Big changes in tax and accounting rules should produce big changes in goodwill impairment testing this year, according to a new report from Mercer.

The Tax Cuts and Jobs Act, for example, has produced a number of changes for companies to consider in both their qualitative and quantitative assessments of any goodwill sitting on their balance sheets. Companies are required under Accounting Standards Codification Topic 350 to test goodwill, which is an intangible asset that results from mergers or acquisitions, to determine if its value is holding up or should be marked down.

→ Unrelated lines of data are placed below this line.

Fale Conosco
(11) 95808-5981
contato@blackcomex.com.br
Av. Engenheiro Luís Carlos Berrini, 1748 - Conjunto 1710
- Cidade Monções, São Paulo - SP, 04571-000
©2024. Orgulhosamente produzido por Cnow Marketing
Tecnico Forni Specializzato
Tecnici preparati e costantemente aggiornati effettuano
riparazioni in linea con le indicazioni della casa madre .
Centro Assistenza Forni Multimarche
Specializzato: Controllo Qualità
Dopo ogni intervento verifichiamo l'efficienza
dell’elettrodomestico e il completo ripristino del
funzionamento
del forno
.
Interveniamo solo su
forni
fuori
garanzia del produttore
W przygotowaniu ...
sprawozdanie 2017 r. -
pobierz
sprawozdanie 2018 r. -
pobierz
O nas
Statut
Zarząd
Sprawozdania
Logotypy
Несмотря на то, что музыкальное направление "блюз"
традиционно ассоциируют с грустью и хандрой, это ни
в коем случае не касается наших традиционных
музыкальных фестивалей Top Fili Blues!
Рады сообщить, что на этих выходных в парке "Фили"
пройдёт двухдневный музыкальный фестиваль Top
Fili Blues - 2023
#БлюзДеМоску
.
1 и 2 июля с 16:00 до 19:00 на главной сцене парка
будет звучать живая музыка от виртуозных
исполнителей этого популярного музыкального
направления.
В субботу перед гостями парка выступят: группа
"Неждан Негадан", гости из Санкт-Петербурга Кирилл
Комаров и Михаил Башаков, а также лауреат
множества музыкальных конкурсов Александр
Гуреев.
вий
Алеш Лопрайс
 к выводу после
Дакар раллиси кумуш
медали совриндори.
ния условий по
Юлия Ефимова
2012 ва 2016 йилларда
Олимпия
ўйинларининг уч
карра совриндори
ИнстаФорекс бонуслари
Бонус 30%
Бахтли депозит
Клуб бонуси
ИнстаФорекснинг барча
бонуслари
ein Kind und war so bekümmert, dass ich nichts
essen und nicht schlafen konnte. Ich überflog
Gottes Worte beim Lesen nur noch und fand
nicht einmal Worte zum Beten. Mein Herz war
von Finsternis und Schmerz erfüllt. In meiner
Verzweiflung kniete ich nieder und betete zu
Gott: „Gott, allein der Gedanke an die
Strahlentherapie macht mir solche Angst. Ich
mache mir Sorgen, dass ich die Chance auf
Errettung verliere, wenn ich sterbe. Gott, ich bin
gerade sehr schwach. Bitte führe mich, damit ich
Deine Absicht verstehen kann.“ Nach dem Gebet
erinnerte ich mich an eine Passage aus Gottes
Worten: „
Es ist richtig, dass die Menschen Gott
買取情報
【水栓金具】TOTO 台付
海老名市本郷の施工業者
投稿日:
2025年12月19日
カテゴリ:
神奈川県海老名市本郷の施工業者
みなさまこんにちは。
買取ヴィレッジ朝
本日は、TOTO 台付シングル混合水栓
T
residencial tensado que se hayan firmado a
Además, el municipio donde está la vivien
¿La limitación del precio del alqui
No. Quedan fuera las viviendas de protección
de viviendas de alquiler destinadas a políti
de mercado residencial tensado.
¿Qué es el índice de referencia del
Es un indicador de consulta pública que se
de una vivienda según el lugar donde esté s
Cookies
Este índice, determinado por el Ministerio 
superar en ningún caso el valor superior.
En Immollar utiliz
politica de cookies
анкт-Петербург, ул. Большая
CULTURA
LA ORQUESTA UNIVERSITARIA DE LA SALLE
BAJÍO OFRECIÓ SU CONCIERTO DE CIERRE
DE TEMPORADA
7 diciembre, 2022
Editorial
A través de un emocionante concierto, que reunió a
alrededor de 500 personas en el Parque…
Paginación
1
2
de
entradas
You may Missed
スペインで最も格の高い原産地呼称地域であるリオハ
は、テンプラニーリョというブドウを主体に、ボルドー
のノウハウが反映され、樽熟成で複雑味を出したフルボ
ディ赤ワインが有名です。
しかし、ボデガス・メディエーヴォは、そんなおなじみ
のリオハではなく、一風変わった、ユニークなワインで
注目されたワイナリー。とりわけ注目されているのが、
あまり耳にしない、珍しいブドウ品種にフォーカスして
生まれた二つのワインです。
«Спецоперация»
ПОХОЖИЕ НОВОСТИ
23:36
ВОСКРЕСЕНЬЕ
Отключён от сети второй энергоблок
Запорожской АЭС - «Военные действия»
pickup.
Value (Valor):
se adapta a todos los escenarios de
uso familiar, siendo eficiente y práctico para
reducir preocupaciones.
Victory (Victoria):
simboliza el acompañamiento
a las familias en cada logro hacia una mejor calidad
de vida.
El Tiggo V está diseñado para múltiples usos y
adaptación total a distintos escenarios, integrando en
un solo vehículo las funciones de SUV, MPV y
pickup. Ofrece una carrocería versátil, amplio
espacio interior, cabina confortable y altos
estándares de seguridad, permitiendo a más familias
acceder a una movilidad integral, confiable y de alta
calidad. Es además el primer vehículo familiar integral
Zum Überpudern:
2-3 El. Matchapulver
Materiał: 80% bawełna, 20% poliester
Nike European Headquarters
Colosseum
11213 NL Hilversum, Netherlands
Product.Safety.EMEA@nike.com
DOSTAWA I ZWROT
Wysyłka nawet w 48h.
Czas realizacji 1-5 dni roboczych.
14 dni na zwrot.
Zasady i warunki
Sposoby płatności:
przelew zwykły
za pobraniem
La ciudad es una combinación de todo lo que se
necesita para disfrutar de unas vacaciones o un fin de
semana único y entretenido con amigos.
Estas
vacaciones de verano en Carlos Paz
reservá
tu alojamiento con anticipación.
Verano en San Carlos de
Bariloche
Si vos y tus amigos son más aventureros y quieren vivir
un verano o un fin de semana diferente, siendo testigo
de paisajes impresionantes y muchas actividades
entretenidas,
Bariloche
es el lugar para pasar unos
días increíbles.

The standard tells companies to consider things like macroeconomic conditions, industry and market considerations, cost factors, overall financial performance, other entity-specific events, asset impairments, major dispositions, or sustained declines in share price when making the first-step qualitative assessment of whether goodwill might be holding up. Many of those same factors have seen significant change as a result of tax reform under the 2017 year-end tax legislation, some of which might support goodwill values and some not, Mercer points out.

Quantitative assessments of goodwill might also look different for companies as a result of tax reform, the firm points out. A reduction in the tax rate might contribute to higher fair values for reporting units, and bonus depreciation provisions could accelerate the timing of tax benefits in a way that might provide some marginal effects on values, the report says. Limitations on the deductibility of interest is likely to have an adverse effect on “only a small minority of companies,” Mercer predicts.

An increase in the after-tax cost of debt is likely to also be a factor, the report says. “On balance, we expect the negative effect from higher costs of capital to be smaller than the positive cash flow effect from lower tax rates,” Mercer says.

New accounting rules on measuring and reporting financial instruments could also affect impairment testing, Mercer says. Accounting Standards Update No. 2016-01, codified under ASC 825, took effect at the beginning of 2018 to require a new method for reporting equity investments, among other holdings. If companies elected an alternative that permits an investment to be reported at cost, the standard still calls for impairment testing, the report says.

The Financial Accounting Standards Board has taken a number of steps to simplify impairment testing in recent years, most notably permitting companies to perform a qualitative assessment as a starting point and doing away with the most onerous step of measuring an impairment if testing indicates goodwill should be written down.